Sweden Defends Actions, Insists Assange Not Suspected of Rape

Assange Was Warned About 'Dirty Tricks' Ahead of Charges

The Swedish government today defended its actions in the bizarre Julian Assange “rape” case, insisting that there was nothing strange about issuing an arrest warrant against him for rape and then canceling that warrant almost immediately thereafter.

A spokeswoman for Sweden’s Prosecution Authority said that it was “typical” and that the prosecutor available on Friday night issued the warrant but was over-ruled by a higher ranked prosecutor on Saturday morning.

Assange was never actually arrested on the charges, and the Swedish government insists that they don’t actually suspect him of having raped anyone. Assange insisted that the charges were “deeply distrurbing.”
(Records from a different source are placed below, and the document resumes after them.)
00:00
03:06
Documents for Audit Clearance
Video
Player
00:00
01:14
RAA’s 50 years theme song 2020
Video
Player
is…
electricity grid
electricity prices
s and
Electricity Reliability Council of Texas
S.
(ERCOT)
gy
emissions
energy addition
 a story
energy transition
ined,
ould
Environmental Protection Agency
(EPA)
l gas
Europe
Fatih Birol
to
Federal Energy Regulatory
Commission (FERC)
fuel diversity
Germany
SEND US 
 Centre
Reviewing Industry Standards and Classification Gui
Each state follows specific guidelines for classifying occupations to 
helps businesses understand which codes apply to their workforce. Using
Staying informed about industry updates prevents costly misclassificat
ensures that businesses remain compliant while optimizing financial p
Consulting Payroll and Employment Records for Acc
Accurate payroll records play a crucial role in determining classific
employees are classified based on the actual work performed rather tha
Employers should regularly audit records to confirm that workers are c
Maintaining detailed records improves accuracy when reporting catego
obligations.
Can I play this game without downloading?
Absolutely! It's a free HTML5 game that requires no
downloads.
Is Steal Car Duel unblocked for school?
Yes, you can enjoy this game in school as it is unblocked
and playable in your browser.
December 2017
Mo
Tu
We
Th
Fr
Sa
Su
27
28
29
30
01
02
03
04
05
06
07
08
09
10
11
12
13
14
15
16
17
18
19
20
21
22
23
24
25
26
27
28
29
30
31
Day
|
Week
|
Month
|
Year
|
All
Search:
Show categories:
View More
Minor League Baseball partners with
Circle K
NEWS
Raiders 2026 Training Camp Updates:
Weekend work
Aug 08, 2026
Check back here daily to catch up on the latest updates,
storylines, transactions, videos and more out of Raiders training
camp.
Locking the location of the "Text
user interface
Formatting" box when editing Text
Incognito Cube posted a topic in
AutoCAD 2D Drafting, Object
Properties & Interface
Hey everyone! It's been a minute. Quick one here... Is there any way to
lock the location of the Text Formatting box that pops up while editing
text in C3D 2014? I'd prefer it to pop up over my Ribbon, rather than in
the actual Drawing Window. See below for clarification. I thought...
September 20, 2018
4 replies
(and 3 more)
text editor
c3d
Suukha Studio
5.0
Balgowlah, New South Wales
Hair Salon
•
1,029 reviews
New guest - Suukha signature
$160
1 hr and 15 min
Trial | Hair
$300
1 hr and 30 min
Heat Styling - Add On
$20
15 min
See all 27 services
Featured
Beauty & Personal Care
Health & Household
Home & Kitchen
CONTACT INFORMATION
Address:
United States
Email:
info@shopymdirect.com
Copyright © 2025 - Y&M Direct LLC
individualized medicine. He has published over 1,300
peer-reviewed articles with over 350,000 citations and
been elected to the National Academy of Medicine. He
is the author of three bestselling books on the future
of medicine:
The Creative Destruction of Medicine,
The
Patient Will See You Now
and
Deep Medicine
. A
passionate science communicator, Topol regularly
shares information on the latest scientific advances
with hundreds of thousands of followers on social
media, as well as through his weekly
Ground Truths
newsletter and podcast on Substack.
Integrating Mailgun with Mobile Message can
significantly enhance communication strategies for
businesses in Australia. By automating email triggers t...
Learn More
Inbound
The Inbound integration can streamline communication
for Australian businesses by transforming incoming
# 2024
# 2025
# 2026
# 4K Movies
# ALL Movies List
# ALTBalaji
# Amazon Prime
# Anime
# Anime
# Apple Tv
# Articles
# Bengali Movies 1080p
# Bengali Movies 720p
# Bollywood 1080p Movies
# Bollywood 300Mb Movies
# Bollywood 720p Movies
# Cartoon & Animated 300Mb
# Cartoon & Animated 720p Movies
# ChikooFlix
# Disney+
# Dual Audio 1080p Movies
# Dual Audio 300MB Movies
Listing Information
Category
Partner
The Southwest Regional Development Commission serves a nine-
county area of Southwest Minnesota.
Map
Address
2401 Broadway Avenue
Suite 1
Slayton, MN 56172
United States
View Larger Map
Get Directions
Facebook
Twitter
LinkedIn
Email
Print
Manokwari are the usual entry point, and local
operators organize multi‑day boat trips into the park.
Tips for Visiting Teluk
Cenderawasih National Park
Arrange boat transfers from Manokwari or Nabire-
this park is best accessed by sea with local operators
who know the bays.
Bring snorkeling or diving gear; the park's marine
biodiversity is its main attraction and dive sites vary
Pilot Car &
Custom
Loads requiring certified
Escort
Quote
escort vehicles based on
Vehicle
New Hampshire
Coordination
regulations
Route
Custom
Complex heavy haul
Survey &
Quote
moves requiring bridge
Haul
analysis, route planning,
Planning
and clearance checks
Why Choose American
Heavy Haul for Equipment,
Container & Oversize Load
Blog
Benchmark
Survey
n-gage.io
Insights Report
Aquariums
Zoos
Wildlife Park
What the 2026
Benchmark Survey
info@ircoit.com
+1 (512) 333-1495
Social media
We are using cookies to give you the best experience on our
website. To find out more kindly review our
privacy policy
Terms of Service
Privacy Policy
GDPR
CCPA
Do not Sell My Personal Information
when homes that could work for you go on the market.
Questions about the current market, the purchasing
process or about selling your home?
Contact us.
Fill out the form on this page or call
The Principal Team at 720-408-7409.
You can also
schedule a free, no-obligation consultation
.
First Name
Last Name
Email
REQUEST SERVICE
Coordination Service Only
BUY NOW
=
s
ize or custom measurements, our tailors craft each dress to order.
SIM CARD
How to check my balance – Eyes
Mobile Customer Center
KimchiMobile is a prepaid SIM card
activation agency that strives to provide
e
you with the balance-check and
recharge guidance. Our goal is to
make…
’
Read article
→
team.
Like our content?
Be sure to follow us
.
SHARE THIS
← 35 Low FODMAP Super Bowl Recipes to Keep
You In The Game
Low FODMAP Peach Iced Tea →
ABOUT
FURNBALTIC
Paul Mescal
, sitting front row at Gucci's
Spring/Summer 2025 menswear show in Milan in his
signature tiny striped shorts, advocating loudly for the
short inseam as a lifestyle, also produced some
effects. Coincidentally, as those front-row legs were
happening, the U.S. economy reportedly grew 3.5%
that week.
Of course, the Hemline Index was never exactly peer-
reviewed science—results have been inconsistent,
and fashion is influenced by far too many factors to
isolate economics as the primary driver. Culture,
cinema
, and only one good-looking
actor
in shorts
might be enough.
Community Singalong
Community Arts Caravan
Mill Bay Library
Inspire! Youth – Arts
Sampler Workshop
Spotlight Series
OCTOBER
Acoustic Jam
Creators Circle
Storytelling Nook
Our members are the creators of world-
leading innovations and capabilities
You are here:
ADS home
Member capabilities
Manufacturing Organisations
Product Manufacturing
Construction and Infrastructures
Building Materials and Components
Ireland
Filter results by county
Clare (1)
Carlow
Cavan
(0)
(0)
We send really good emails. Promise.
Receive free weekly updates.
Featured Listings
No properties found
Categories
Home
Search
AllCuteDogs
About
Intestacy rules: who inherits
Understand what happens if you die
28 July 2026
But while the WikiLeaks founder could not rule out Pentagon involvement, he says he has no idea exactly where these charges are coming from. He insisted that he had been warned that the Pentagon would try to use “sexual scandals” against him, however.

Despite the dropping of the charge almost immediately the brief accusation was enough to cause an enormous stir. The speculation that the Pentagon or the CIA may have been involved in the allegations seems to be the primary basis of the story at this point, but what effect it has on Assange in the long term remains to be seen.

Author: Jason Ditz

Jason Ditz is senior editor of Antiwar.com.